(Passage to read):
VMWare have some other good complimentary tools like site recovery manager, lab manager, stage/lifecycle manager that Microsoft still have to catch up with, but they’re definitely getting there, for me an equivalent HA/DRS functionality is missing for hyper V in production now and by the time WS2008 R2 is out I would expect ESX4 to debut and move the game on further.
The lack of 3rd party direct integration to the hypervisor disappoints me, to my mind that would prevent some comprehensive IPS and networking solutions (like the Cisco NX1000 vSwitch) although it does keep control entirely in the Microsoft camp.
I attended a good technical session on Windows Server 2008 fail-over cluster troubleshooting, key points for me were;
- Support is now less driven by the HCL. but a configuration validator that ships with Windows, similar to other best-practice analyser tools (exBPA etc.) provides a supported/not support statement; there is a new FCCP programme which certifies vendor solutions for Win2008 clustering – which seems the same as the previous HCL approach. HP were missing from the list of partners, but it is being worked on. otherwise all the usual suspects were there.
- Full validation of a cluster requires downtime as it needs to take disks offline to analyse – which could be a bit of an issue; if you need to make a change you then need to schedule downtime to run the analysers and get the warm and fuzzy supported feeling.
- Microsoft are building a shared clustered file system like ZFS/VMFS
- No longer a requirement to power down/mask a node when adding disks – they don’t auto-mount/signature
- NIC teaming is supported on any interface
- cluster debug logs have moved to the Event Tracing for Windows (ETW) framework – binary format, queried by tools or event viewer.
- No event log replication; cluster manager aggregates log info
- 2008 R2 will supplement cluster.exe with a PowerShell equivalent, and that will be the way forward.

(Work order A):
Answer these questions using the passage on virtualization and Windows Server 2008 clustering.
(i) Which Cisco product does the passage name as an example of a networking solution?
(ii) Why does full validation of a cluster require downtime?
(iii) What will 2008 R2 add alongside cluster.exe?
(Work order B): Write the next part of the passage on virtualization and Windows Server 2008 clustering, picking up after its final line.

[Stored items from a collection]
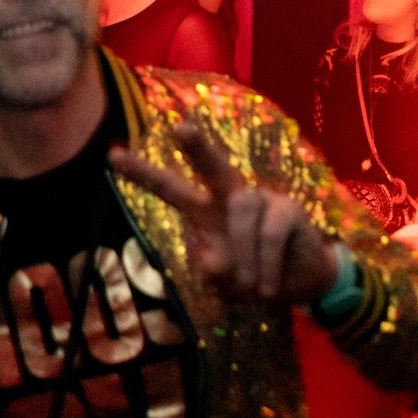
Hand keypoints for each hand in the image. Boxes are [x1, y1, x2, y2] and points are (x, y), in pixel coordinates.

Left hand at [111, 120, 340, 304]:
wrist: (305, 283)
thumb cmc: (253, 275)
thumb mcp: (226, 281)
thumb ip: (214, 272)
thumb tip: (213, 264)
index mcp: (205, 209)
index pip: (170, 188)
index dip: (143, 173)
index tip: (111, 156)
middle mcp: (231, 195)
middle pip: (212, 166)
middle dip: (197, 147)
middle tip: (181, 128)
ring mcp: (262, 198)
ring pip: (242, 213)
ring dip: (244, 258)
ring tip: (249, 289)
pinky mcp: (288, 210)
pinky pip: (269, 233)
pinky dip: (265, 266)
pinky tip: (267, 288)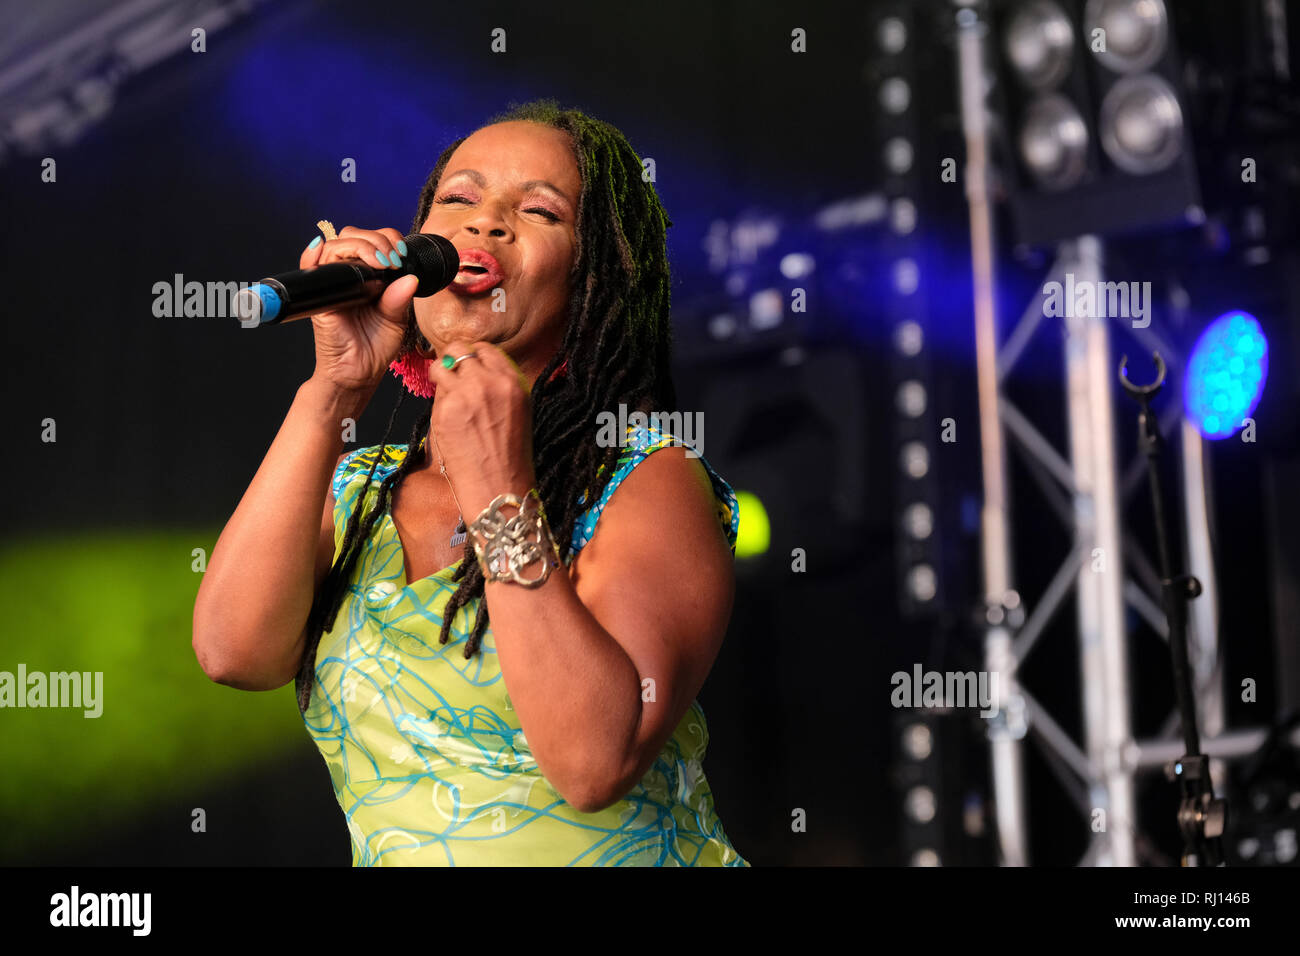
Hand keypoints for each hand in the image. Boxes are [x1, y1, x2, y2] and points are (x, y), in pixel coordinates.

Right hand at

(Exercise answer A):
(i) The Cisco NX1000 vSwitch.
(ii) It needs to take disks offline to analyze them.
(iii) A PowerShell equivalent.

(Exercise answer B):
- Cluster Logs are always in local time (as determined by control panel) cluster logs are always in GMT – useful to know!
- configurable debug/informational levels for cluster service
- No cluster service account any more; runs as Local System – excellent.
Finally there was a technical session around the new developments in ForeFront for Exchange/Stirling.
Stirling is a codename for a development of the Antigen acquisition a few years ago into a full security suite – edge/internal protection although multiscan engines and SSL VPN type services, this session focused on the developments for Forefront for Exchange.
Key points for me were;
- Exchange hosted services to provide a MessageLabs equivalent type service – large distributed spam/AV scanning at the network edge, being extended to sync up with on-site Exchange services and infrastructure
- Microsoft are deploying infrastructures in several geographic locations, sometimes to meet local legal/compliance reasons – for example Germany/Canada
- Back-scatter protection – tagging legitimate outbound mail with a rotating cryptographic key, if NDR’s are received from spam sent illegitimately on your behalf they will not have this tag so will be dropped by the spam/AV filter.
- Can sync spam/AV policy between in-house/cloud/hosted Exchange services to keep a uniform protection policy
All in, a good 2nd day, looking forward to day 3.